The reply is to be the lines from the one with "Copyright © 2026" through the last line of the records below, each retyped exactly, with pictures left out.
##############################
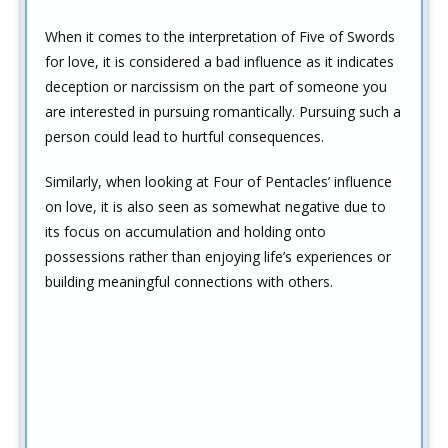
When it comes to the interpretation of Five of Swords
for love, it is considered a bad influence as it indicates
deception or narcissism on the part of someone you
are interested in pursuing romantically. Pursuing such a
person could lead to hurtful consequences.
Similarly, when looking at Four of Pentacles’ influence
on love, it is also seen as somewhat negative due to
its focus on accumulation and holding onto
possessions rather than enjoying life’s experiences or
building meaningful connections with others.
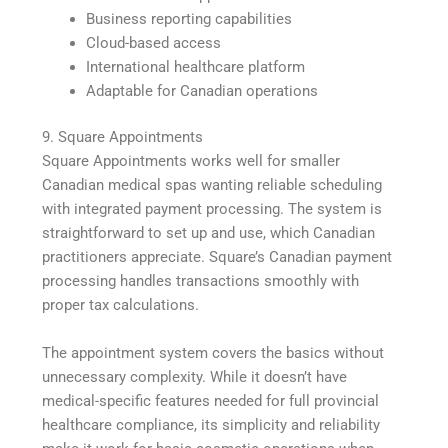
Business reporting capabilities
Cloud-based access
International healthcare platform
Adaptable for Canadian operations
9. Square Appointments
Square Appointments works well for smaller
Canadian medical spas wanting reliable scheduling
with integrated payment processing. The system is
straightforward to set up and use, which Canadian
practitioners appreciate. Square’s Canadian payment
processing handles transactions smoothly with
proper tax calculations.
The appointment system covers the basics without
unnecessary complexity. While it doesn’t have
medical-specific features needed for full provincial
healthcare compliance, its simplicity and reliability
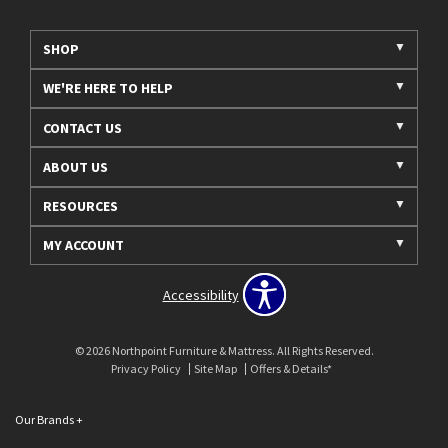
SHOP
WE'RE HERE TO HELP
CONTACT US
ABOUT US
RESOURCES
MY ACCOUNT
Accessibility
© 2026 Northpoint Furniture & Mattress. All Rights Reserved.
Privacy Policy
Site Map
Offers & Details*
Our Brands
+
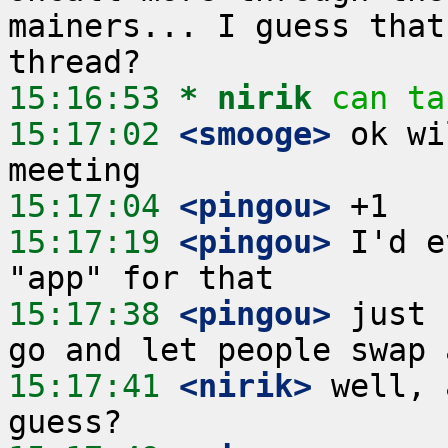
mainers... I guess that
15:16:53 
* nirik
can ta
15:17:02
 <smooge>
 ok wi
15:17:04
 <pingou>
15:17:19
 <pingou>
 I'd e
15:17:38
 <pingou>
 just 
15:17:41
 <nirik>
 well, 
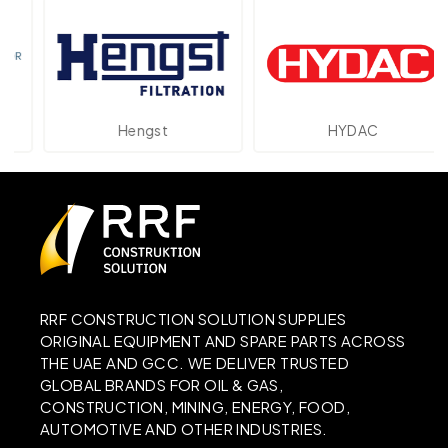
Hengst
HYDAC
RRF CONSTRUCTION SOLUTION SUPPLIES
ORIGINAL EQUIPMENT AND SPARE PARTS ACROSS
THE UAE AND GCC. WE DELIVER TRUSTED
GLOBAL BRANDS FOR OIL & GAS,
CONSTRUCTION, MINING, ENERGY, FOOD,
AUTOMOTIVE AND OTHER INDUSTRIES.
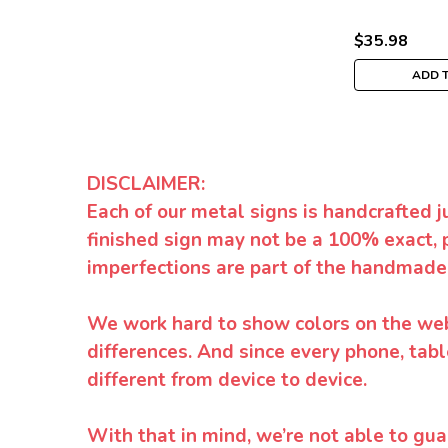
$35.98
ADD 
DISCLAIMER:
Each of our metal signs is handcrafted j
finished sign may not be a 100% exact, 
imperfections are part of the handmade
We work hard to show colors on the websi
differences. And since every phone, tabl
different from device to device.
With that in mind, we’re not able to gua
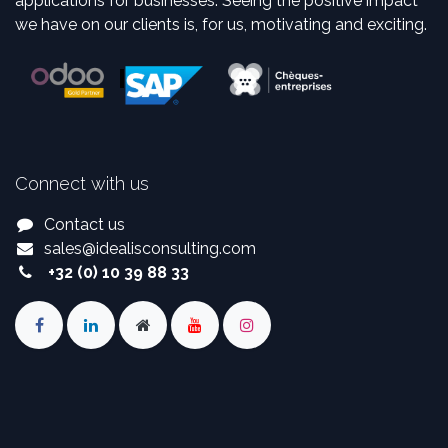
applications for businesses. Seeing the positive impact
we have on our clients is, for us, motivating and exciting.
Connect with us
Contact us
sales
@
idealisconsulting.com
+32 (0) 10 39 88 33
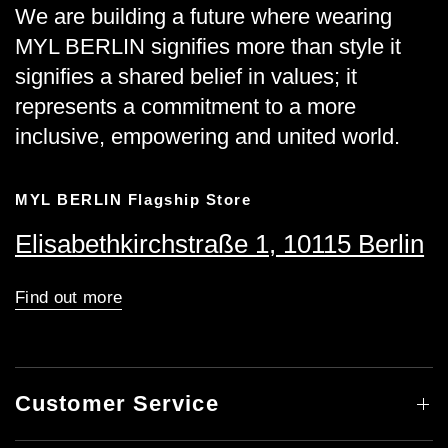
We are building a future where wearing
MYL BERLIN signifies more than style it
signifies a shared belief in values; it
represents a commitment to a more
inclusive, empowering and united world.
MYL BERLIN Flagship Store
Elisabethkirchstraße 1, 10115 Berlin
Find out more
Customer Service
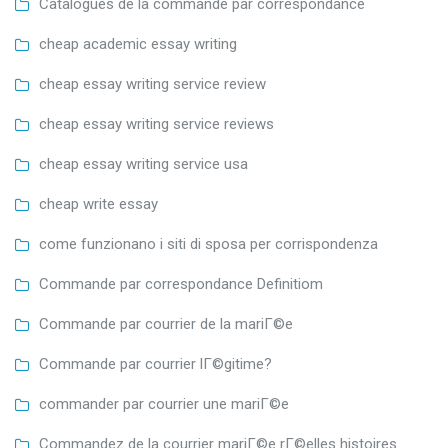
Catalogues de la commande par correspondance
cheap academic essay writing
cheap essay writing service review
cheap essay writing service reviews
cheap essay writing service usa
cheap write essay
come funzionano i siti di sposa per corrispondenza
Commande par correspondance Definitiom
Commande par courrier de la mariГ©e
Commande par courrier lГ©gitime?
commander par courrier une mariГ©e
Commandez de la courrier mariГ©e rГ©elles histoires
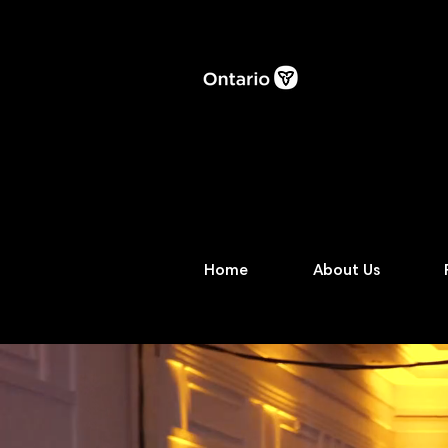
Home
About Us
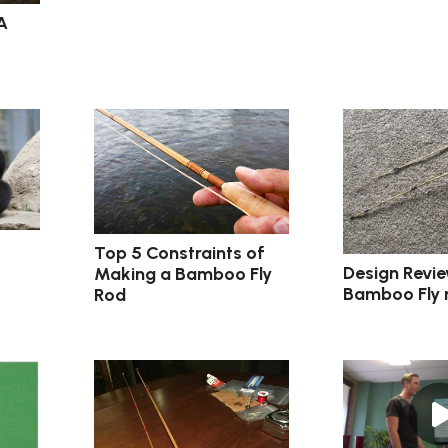
A
Top 5 Constraints of
Design Revie
Making a Bamboo Fly
Bamboo Fly 
Rod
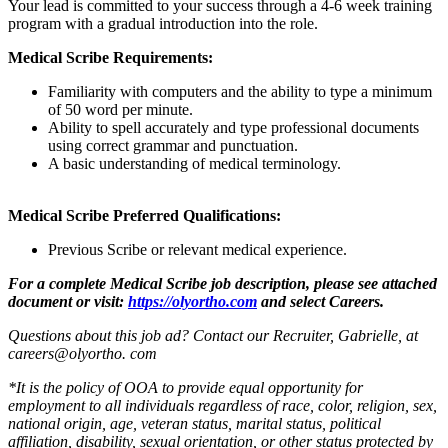
Your lead is committed to your success through a 4-6 week training
program with a gradual introduction into the role.
Medical Scribe Requirements:
Familiarity with computers and the ability to type a minimum
of 50 word per minute.
Ability to spell accurately and type professional documents
using correct grammar and punctuation.
A basic understanding of medical terminology.
Medical Scribe Preferred Qualifications:
Previous Scribe or relevant medical experience.
For a complete Medical Scribe job description, please see attached
document or visit:
https://olyortho.com
and select Careers.
Questions about this job ad? Contact our Recruiter, Gabrielle, at
careers@olyortho. com
*It is the policy of OOA to provide equal opportunity for
employment to all individuals regardless of race, color, religion, sex,
national origin, age, veteran status, marital status, political
affiliation, disability, sexual orientation, or other status protected by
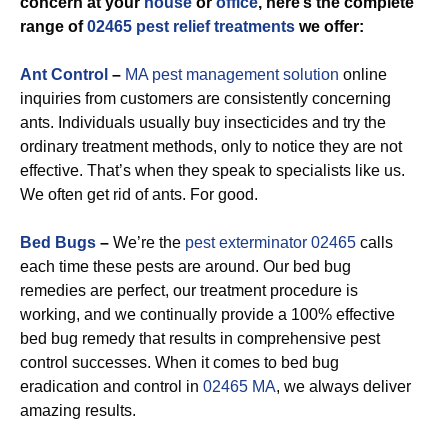
concern at your
house
or
office
, here’s the complete
range of
02465 pest relief treatments
we offer:
Ant Control
–
MA pest management solution
online
inquiries from customers are consistently concerning
ants. Individuals usually buy insecticides and try the
ordinary treatment methods, only to notice they are not
effective. That’s when they speak to specialists like us.
We often get rid of ants. For good.
Bed Bugs
–
We’re the
pest exterminator 02465
calls
each time these pests are around. Our bed bug
remedies are perfect, our treatment procedure is
working, and we continually provide a 100% effective
bed bug remedy that results in comprehensive pest
control successes. When it comes to bed bug
eradication and control in
02465 MA
, we always deliver
amazing results.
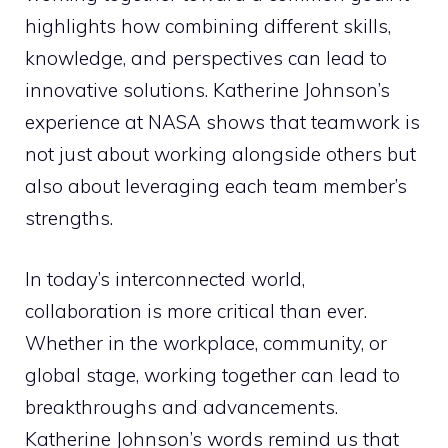
highlights how combining different skills,
knowledge, and perspectives can lead to
innovative solutions. Katherine Johnson’s
experience at NASA shows that teamwork is
not just about working alongside others but
also about leveraging each team member’s
strengths.
In today’s interconnected world,
collaboration is more critical than ever.
Whether in the workplace, community, or
global stage, working together can lead to
breakthroughs and advancements.
Katherine Johnson’s words remind us that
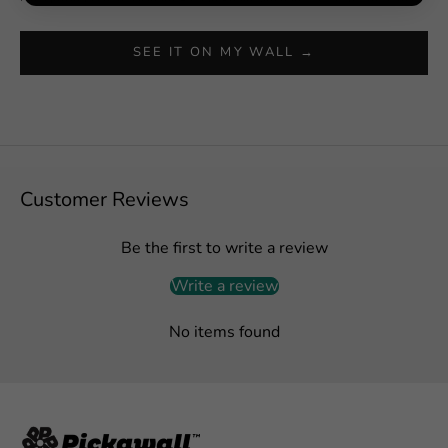
SEE IT ON MY WALL →
Customer Reviews
Be the first to write a review
Write a review
No items found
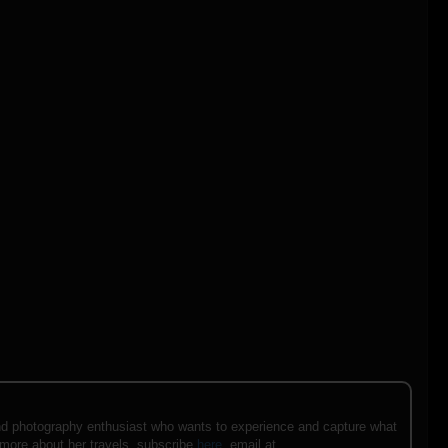
e and photography enthusiast who wants to experience and capture what
 more about her travels, subscribe
here
, email at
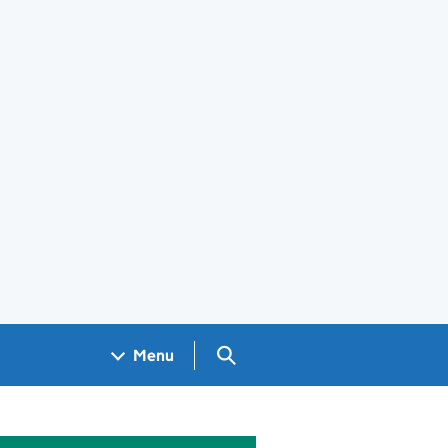
Search GOV.UK
Menu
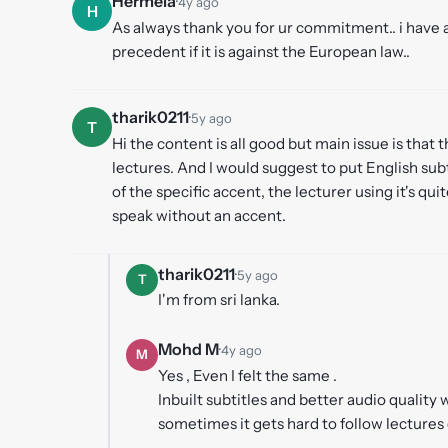
Hermela
·
4y ago
H
As always thank you for ur commitment.. i have a
precedent if it is against the European law..
tharik0211
·
5y ago
T
Hi the content is all good but main issue is that t
lectures. And I would suggest to put English sub
of the specific accent, the lecturer using it's quit
speak without an accent.
tharik0211
·
5y ago
T
I'm from sri lanka.
Mohd M
·
4y ago
M
Yes , Even I felt the same .
Inbuilt subtitles and better audio quali
sometimes it gets hard to follow lectures 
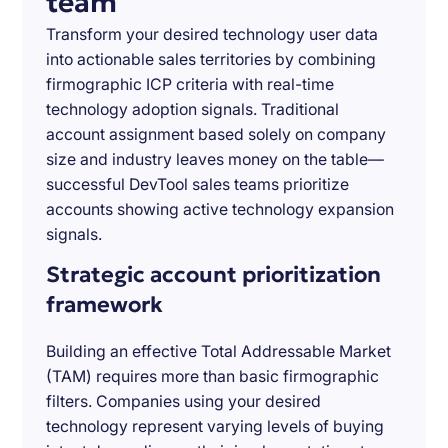
team
Transform your desired technology user data
into actionable sales territories by combining
firmographic ICP criteria with real-time
technology adoption signals. Traditional
account assignment based solely on company
size and industry leaves money on the table—
successful DevTool sales teams prioritize
accounts showing active technology expansion
signals.
Strategic account prioritization
framework
Building an effective Total Addressable Market
(TAM) requires more than basic firmographic
filters. Companies using your desired
technology represent varying levels of buying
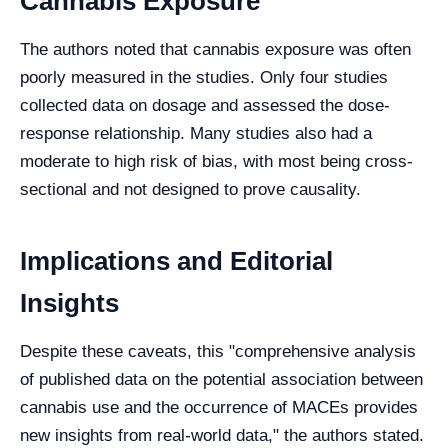
Cannabis Exposure
The authors noted that cannabis exposure was often
poorly measured in the studies. Only four studies
collected data on dosage and assessed the dose-
response relationship. Many studies also had a
moderate to high risk of bias, with most being cross-
sectional and not designed to prove causality.
Implications and Editorial
Insights
Despite these caveats, this "comprehensive analysis
of published data on the potential association between
cannabis use and the occurrence of MACEs provides
new insights from real-world data," the authors stated.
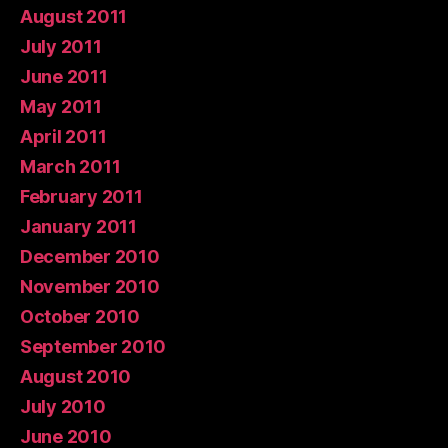
August 2011
July 2011
June 2011
May 2011
April 2011
March 2011
February 2011
January 2011
December 2010
November 2010
October 2010
September 2010
August 2010
July 2010
June 2010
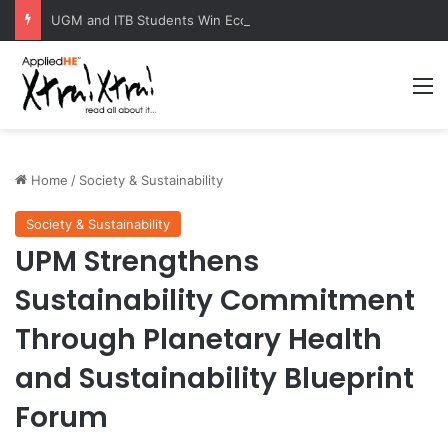
UGM and ITB Students Win EcoVation 2026 with Sustainable Nickel Governance Proposal
M
Home
/
Society & Sustainability
Society & Sustainability
UPM Strengthens
Sustainability Commitment
Through Planetary Health
and Sustainability Blueprint
Forum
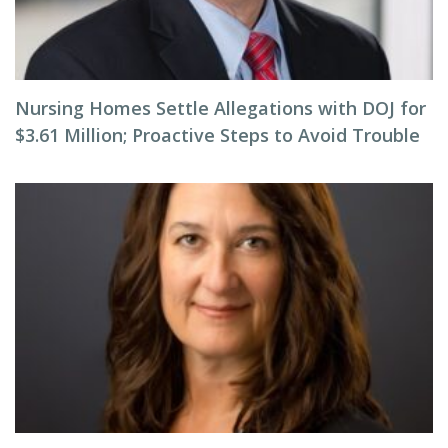
Nursing Homes Settle Allegations with DOJ for
$3.61 Million; Proactive Steps to Avoid Trouble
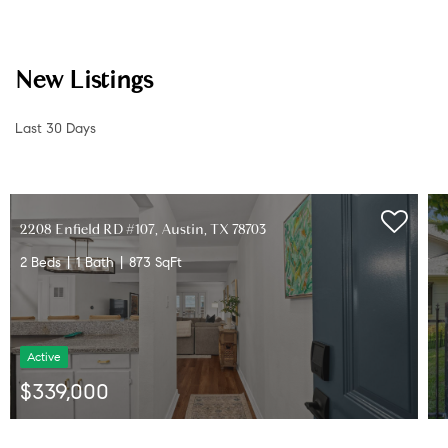
New Listings
Last 30 Days
2208 Enfield RD #107, Austin, TX 78703
2 Beds
1 Bath
873 SqFt
Active
$339,000
Listed by Redfin Corporation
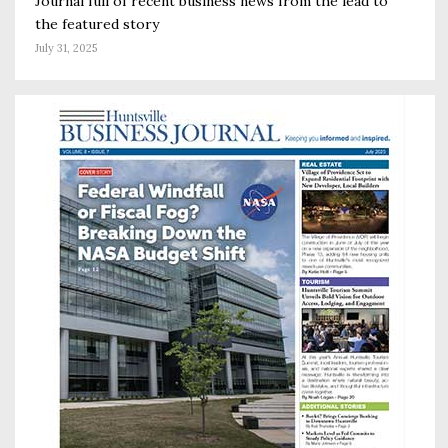
Journal full of recent business news from the lead to
the featured story
July 31, 2025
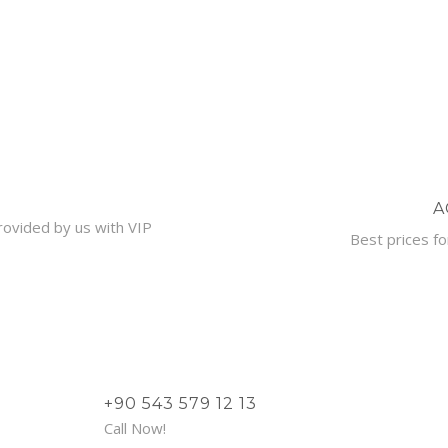
A
provided by us with VIP
Best prices fo
+90 543 579 12 13
Call Now!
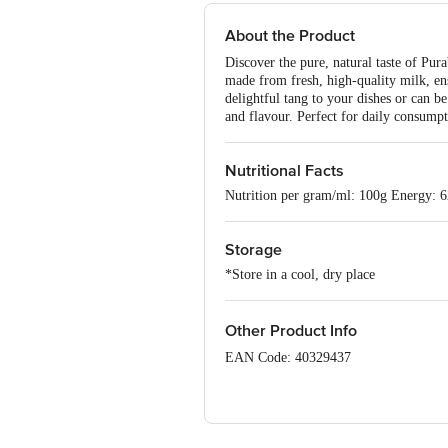
About the Product
Discover the pure, natural taste of P
made from fresh, high-quality milk, ens
delightful tang to your dishes or can 
and flavour. Perfect for daily consumpt
Nutritional Facts
Nutrition per gram/ml: 100g Energy: 
Storage
*Store in a cool, dry place
Other Product Info
EAN Code: 40329437
FSSAI Number: 10012071000230
Manufacturer Name & Marketed by Ad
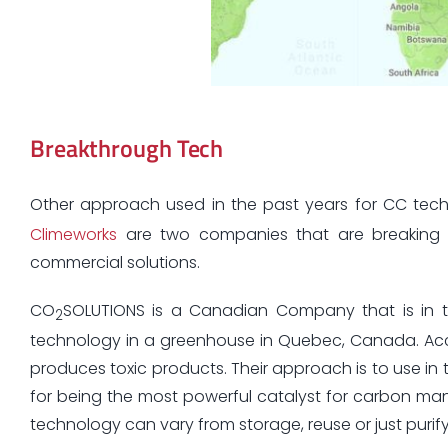
Breakthrough Tech
Other approach used in the past years for CC te
Climeworks
are two companies that are breaking 
commercial solutions.
CO
SOLUTIONS is a Canadian Company that is in th
2
technology in a greenhouse in Quebec, Canada. Accor
produces toxic products. Their approach is to use in
for being the most powerful catalyst for carbon man
technology can vary from storage, reuse or just puri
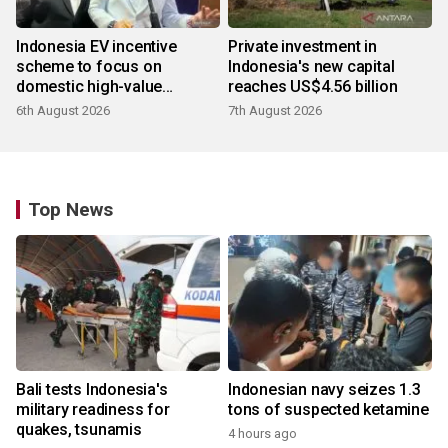
Indonesia EV incentive
Private investment in
scheme to focus on
Indonesia's new capital
domestic high-value
reaches US$4.56 billion
products
6th August 2026
7th August 2026
Top News
Bali tests Indonesia's
Indonesian navy seizes 1.3
military readiness for
tons of suspected ketamine
quakes, tsunamis
4 hours ago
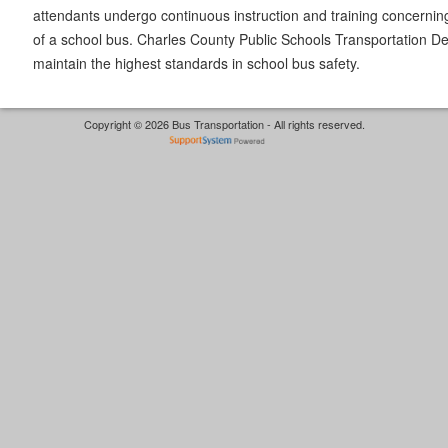
attendants undergo continuous instruction and training concernin
of a school bus. Charles County Public Schools Transportation De
maintain the highest standards in school bus safety.
Copyright © 2026 Bus Transportation - All rights reserved.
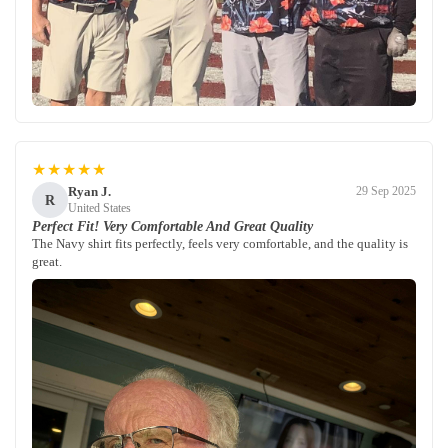
★★★★★
Ryan J.
29 Sep 2025
R
United States
Perfect Fit! Very Comfortable And Great Quality
The Navy shirt fits perfectly, feels very comfortable, and the quality is
great.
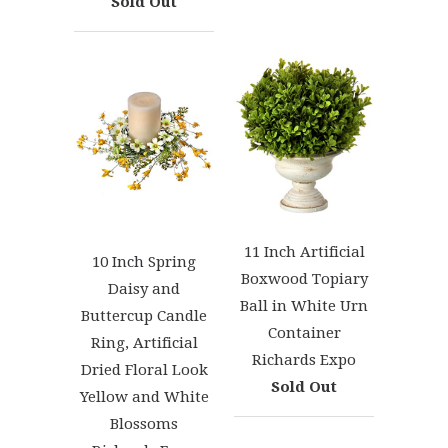
Sold Out
11 Inch Artificial
10 Inch Spring
Boxwood Topiary
Daisy and
Ball in White Urn
Buttercup Candle
Container
Ring, Artificial
Richards Expo
Dried Floral Look
Sold Out
Yellow and White
Blossoms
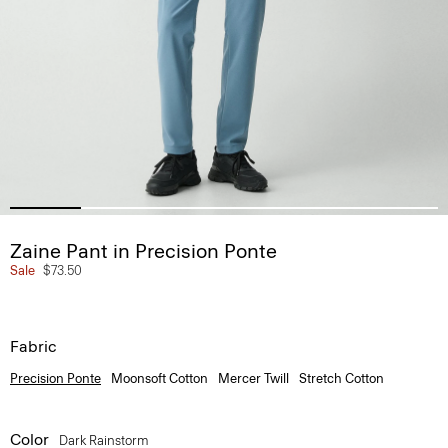
Zaine Pant in Precision Ponte
Sale
$73.50
Fabric
Precision Ponte
Moonsoft Cotton
Mercer Twill
Stretch Cotton
Color
Dark Rainstorm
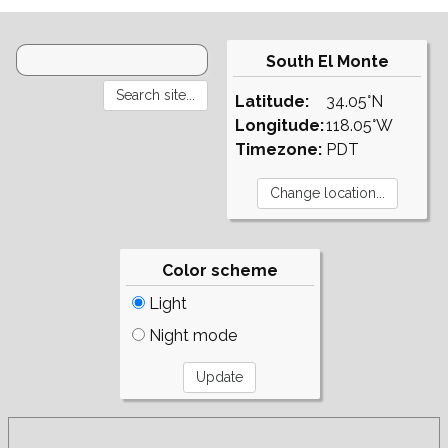
South El Monte
Latitude:
34.05°N
Longitude:
118.05°W
Timezone:
PDT
Color scheme
Light
Night mode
##############################
__ANSWER TO THIS TASK__
Copyright © 2026 Bus Transportation - All rights reserved.
★★★★★
Ryan J.
29 Sep 2025
R
United States
Perfect Fit! Very Comfortable And Great Quality
The Navy shirt fits perfectly, feels very comfortable, and the quality is
great.
Sold Out
11 Inch Artificial
10 Inch Spring
Boxwood Topiary
Daisy and
Ball in White Urn
Buttercup Candle
Container
Ring, Artificial
Richards Expo
Dried Floral Look
Sold Out
Yellow and White
Blossoms
Zaine Pant in Precision Ponte
Sale
$73.50
Fabric
Precision Ponte
Moonsoft Cotton
Mercer Twill
Stretch Cotton
Color
Dark Rainstorm
South El Monte
Latitude:
34.05°N
Longitude:
118.05°W
Timezone:
PDT
Color scheme
Light
Night mode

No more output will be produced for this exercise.